Some people write for other people. Nothing wrong with this, either, but if I try to write for someone else, I end up sounding forced or like a demented Hallmark card. Now this isn't to say that, as writers, we should ignore our impled audience. That's not what I mean at all. When I say people write for other people, I mean they write with the express purpose of getting the acclaim/attention/praise/censure of the other party and they tailor their writing for that specific purpose.
Needless to say, this can get rather complicated.
Many people write papers for their teacher/professor. By this I mean that they specifically tailor their language and argument for an A. They don't necessarily write what they really think, or write in their own style, but they mimic what they think their teacher/professor wants to read.
Personally, I find this to be a load of crap and my students suffer for it if it's too obvious. I assign them a paper to hear what they think, not to have them vomit my own words back to me.
This isn't always the case, of course. Sometimes writing for someone can produce original and even beautiful work. I just think that's the exception rather than the rule.
 
Now as to my personal theory.
I write - whether an academic paper, a story, or a poem - for the subject: for the work itself, for the subject(s) of/in the work, for what needs to be said rather than what I think someone else (even myself) might want it to say.
When I write, I try to allow the story/argument/characters/ideas to speak through my hands rather than forcing the words to articulate something external to the patterns of those ideas. As a result, I often go back over a page and am only able to recall writing about one quarter to one third of it. It's very much like what I imagine automatic writing to be. Only I'm not going to claim to be channeling some long-dead author (W.B. Yeats, are you listening?).
Regardless, I think the subject (story/character/idea/argument) of the writing should speak louder than the desires of the audience or the imposition of the author. Naturally, the author must choose the subject (at least to a certain extent), but he or she - I believe - should also not attempt to force a subject to go contrary to its nature.
I think this is probably a great source of frustration for many "failed" writers. They have this idea of where their work is going to go and they mean to make it go there, even when the work needs to go in an entirely different direction.

Wednesday, July 14, 2004

And it begins...

The purpose of this particular blog is to catalog my literary and philosophical musings - especially those regarding my current classes - and my thoughts and writings. Hence the "Musings and Imaginings." Not particularly creative, but truth in advertising, at least.
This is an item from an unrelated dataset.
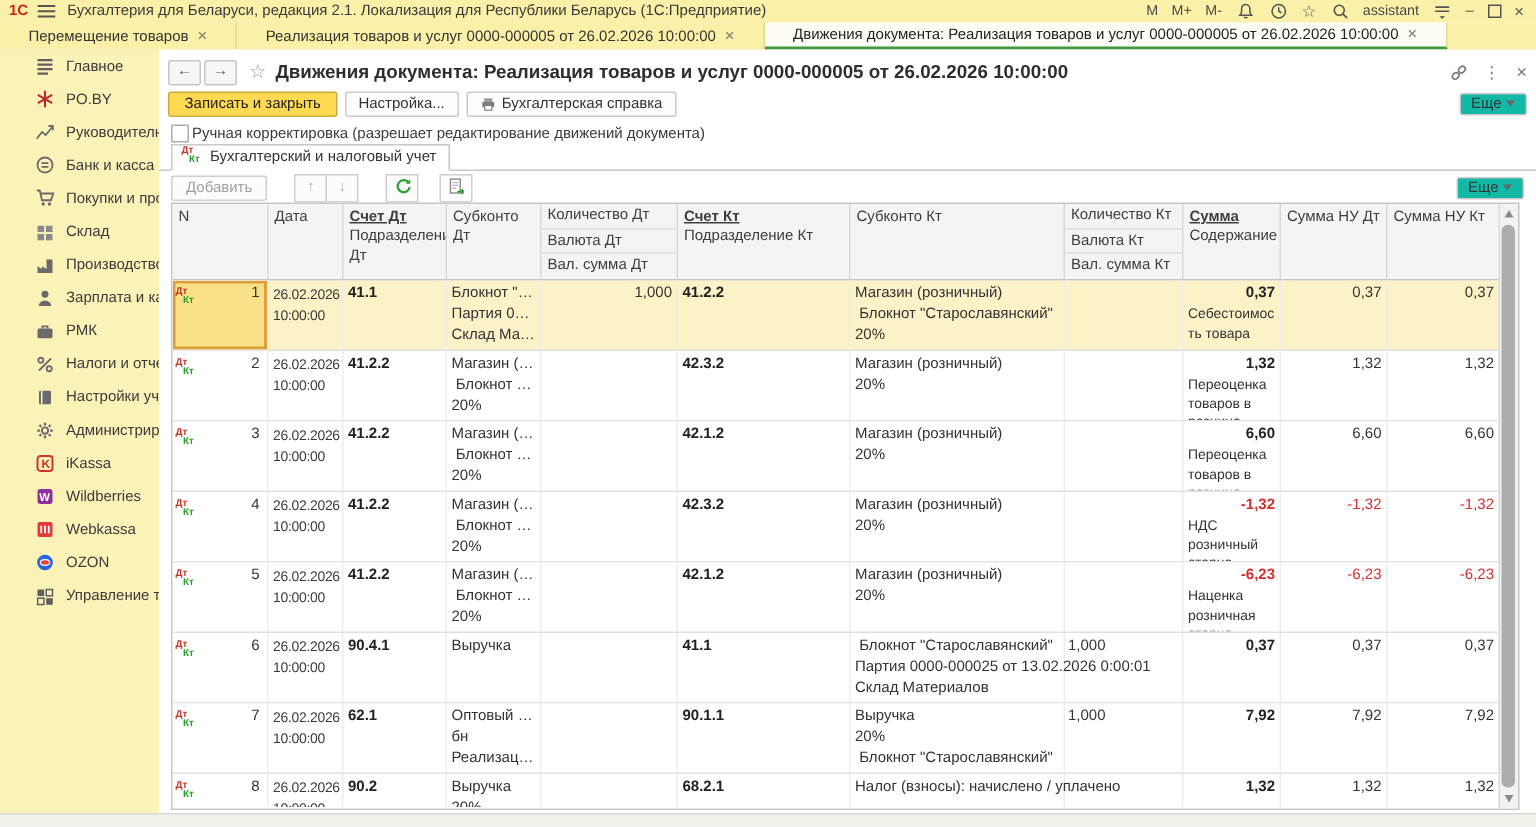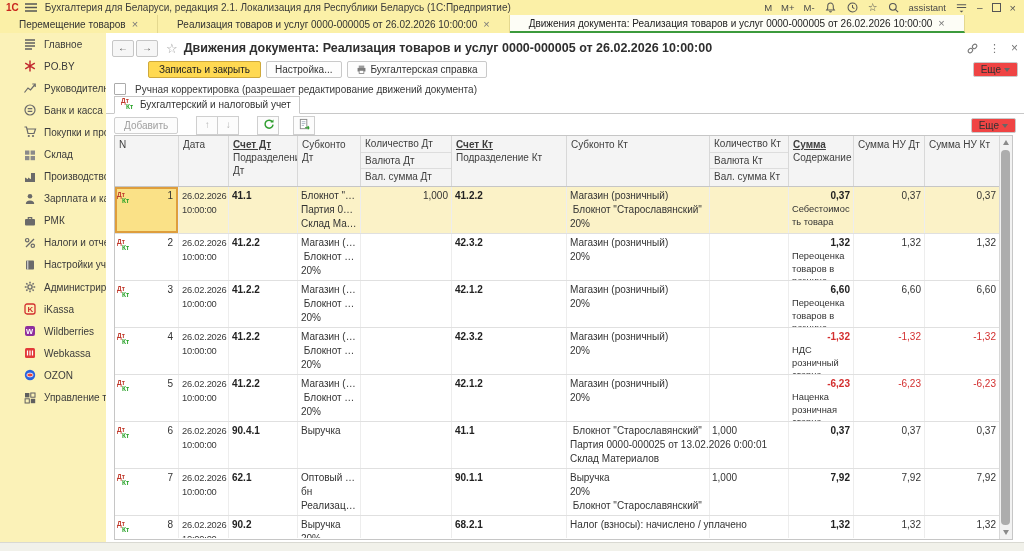"Записать и закрыть" .btn-primary { margin-left: 36px -> none }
My livejournal will continue to operate and will occasionally link here, but it will contain more personal posts and this blog will be more academic.

As for me, my credentials (for those of you who don't already know me) include a few degrees in English (read: literature) and several years of teaching (jr. high, high school, and college, both theatre and English). I'm no expert, certainly, but I am an able scholar. I, of course, appreciate anyone who would care to engage in discussion, whether you agree or disagree.